I don't understand why restaurants don't take care of the treeboxes next to their outdoor patios
The blog entry, "(Updating) The 'soft side' of commercial district revitalization," was originally written in 2006, but I updated it slightly last year. From the entry:
One of the theories of commercial district development is called the Reilly Law of Retail Gravitation. The way I describe it is thusly: people choose to shop in the commercial district that has more and better stores that is also (more) convenient to get to.
But the Reilly Law is more than just the number of type of stores. This is why I talk about "soft aspects" in relation to it, in terms of external and "internal" factors. External factors concern the commercial district as a whole. Internal factors the store. I wrote a more expansive piece on this topic in September 2007 ("Analyzing retail store failure," although the post was originally titled, "Why ask why? Because").

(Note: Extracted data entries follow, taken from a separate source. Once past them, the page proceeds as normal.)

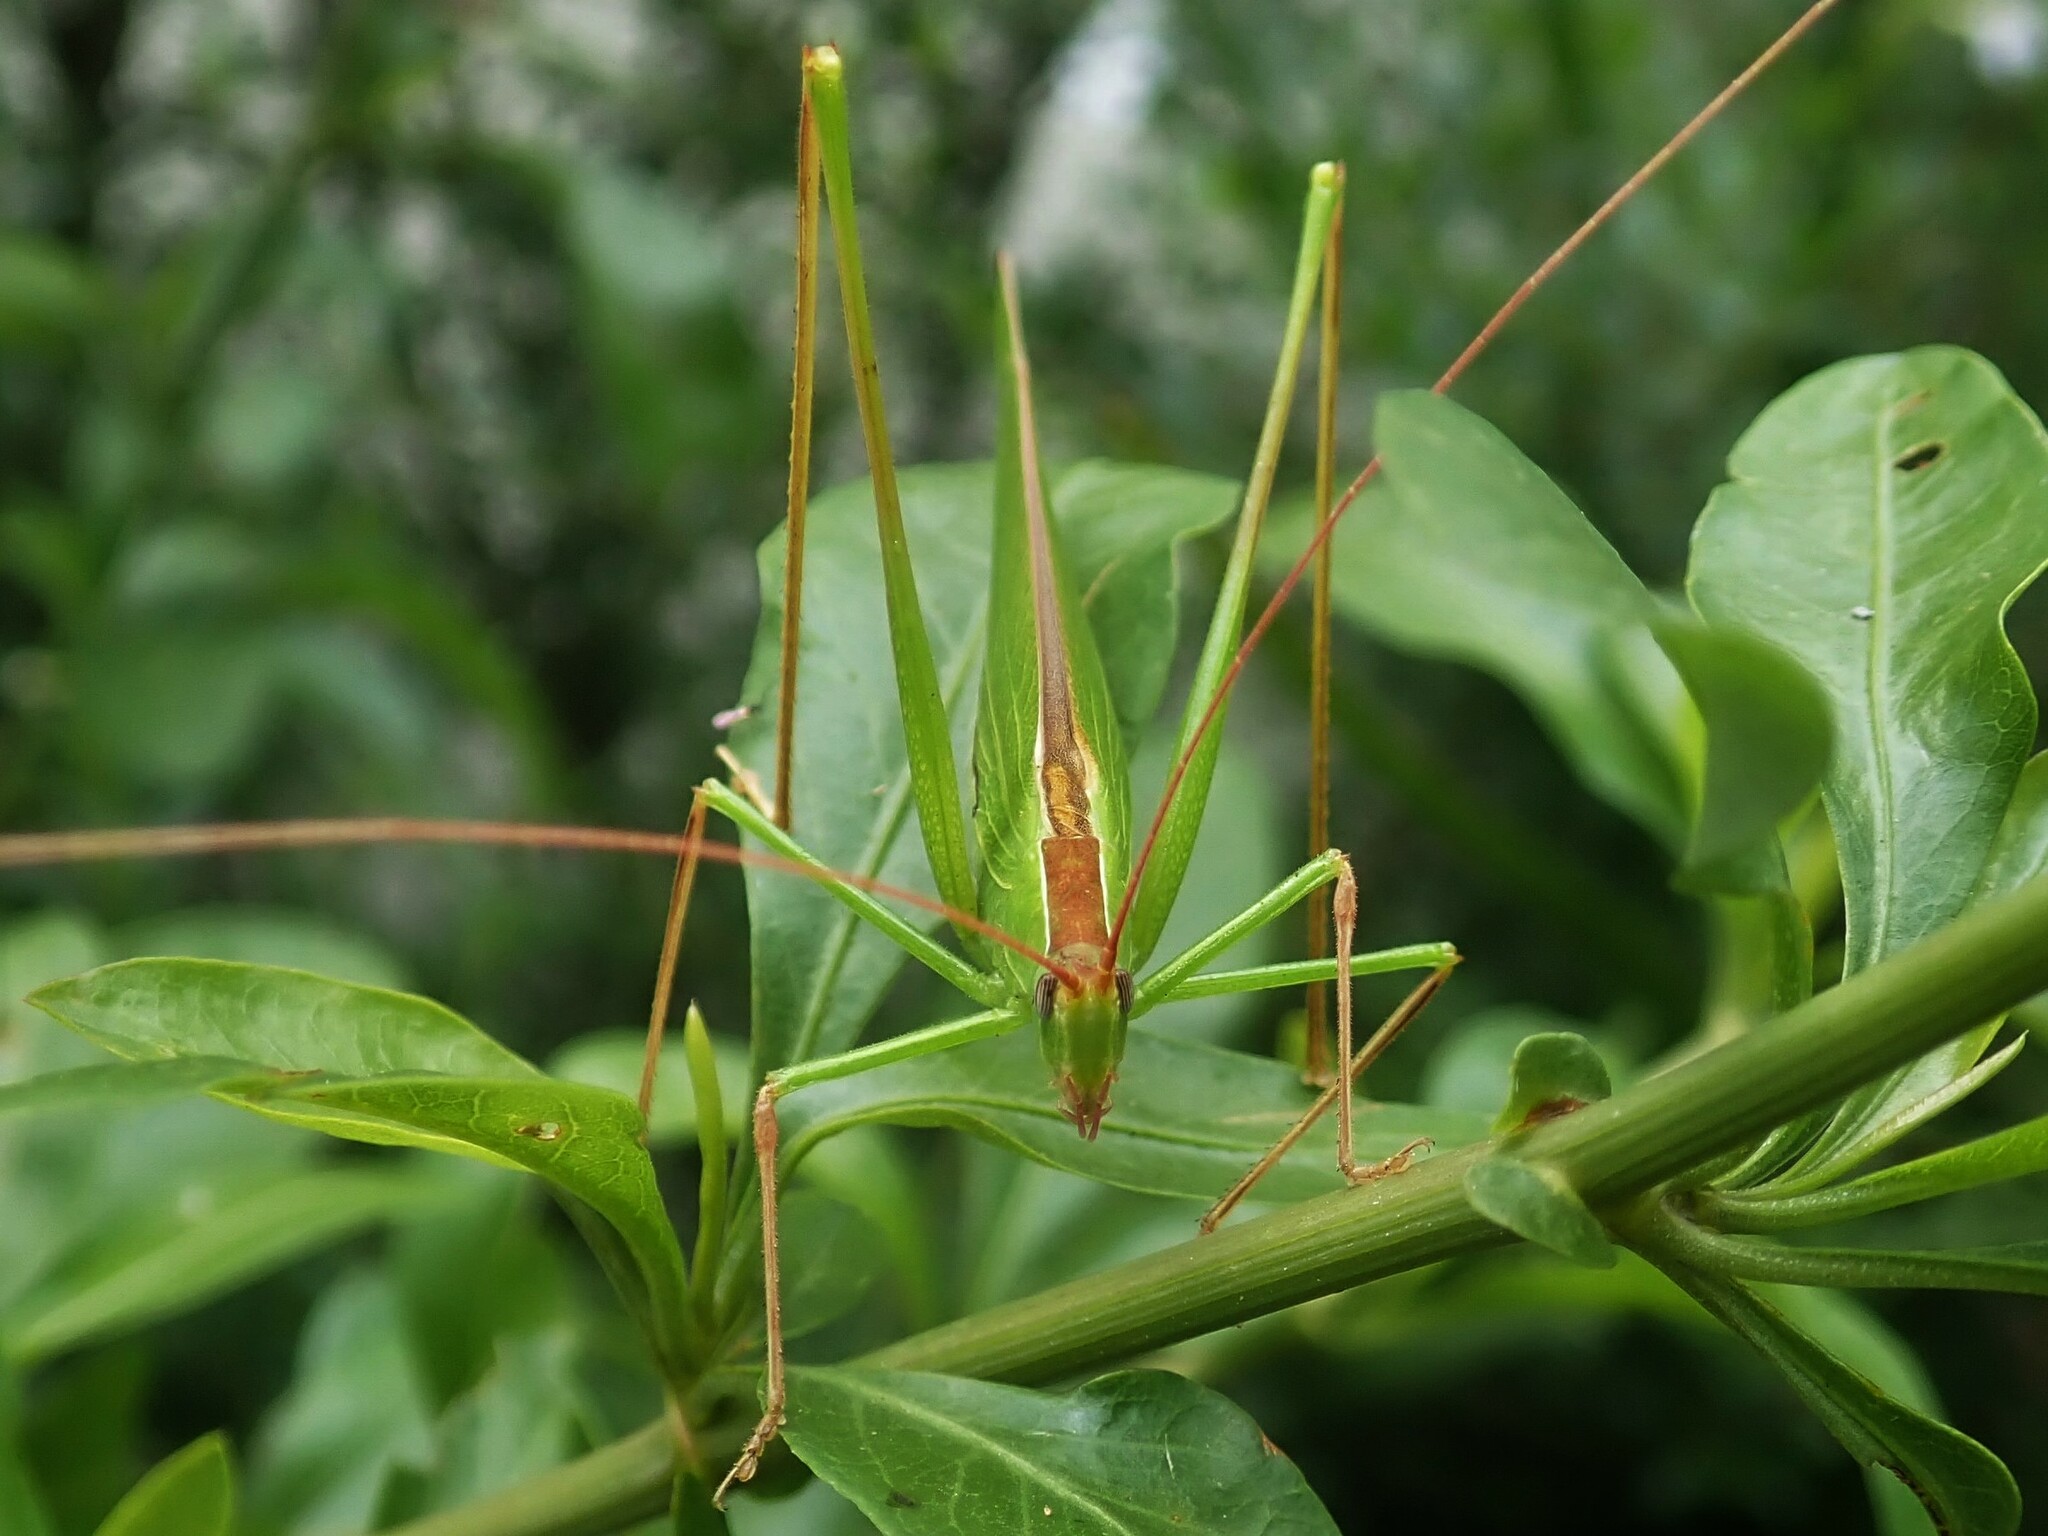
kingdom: Animalia
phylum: Arthropoda
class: Insecta
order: Orthoptera
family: Tettigoniidae
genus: Tylopsis
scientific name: Tylopsis continua
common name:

(1) the quality and condition of the buildings;
(2) the cleanliness of the street and sidewalks in the district;
(3) public safety in the commercial district*
(4) transportation convenience (walking, biking, and transit as well as driving; this is captured by the Reilly equations, but is worth calling out, yes this includes parking but doesn't mean providing scads of it as much as it means addressing the issue, including parking wayfinding, also see "Parking districts vs. transportation/urban management districts: Part two, Takoma DC/Takoma Park Maryland" from 2015)*
(5) the condition of the street furniture, treeboxes, roadways and other aspects of the physical environment;
Old Takoma business district map
(6) the signage and windows of the businesses (this also has external characteristics);
(7) the quality and organization of the store interiors.
* added to the original list
Each influences whether or not people will choose to shop in your commercial district, or if they will merely continue to shop elsewhere because you provide no compelling reason for them to change their minds, attitudes, habits, and comfortability.
These factors plus the number and quality of stores and the issue of how to get there are the primary considerations influencing people's decisions about where to shop, eat, or play...
People compare our neighborhood and downtown commercial districts to shopping centers or to the best-in-class traditional commercial districts in your region. So to be equally competitive, we have to do many of the same things the shopping centers do, and primary is providing a clean environment.
Ruta del Vino gets great reviews in the Washington Post. Why they don't spend a little time paying attention to the environment around their facility is beyond me.
The same goes for the Timber Pizza Company. It gets lots of accolades. You'd think that the condition of the space outside their restaurant would be something they and their customers notice.
Although I do think that "the city" should provide some "basic maintenance" and coordination in all commercial districts, especially for those areas without business improvement districts or functioning "commercial district revitalization organizations" such as "Main Street."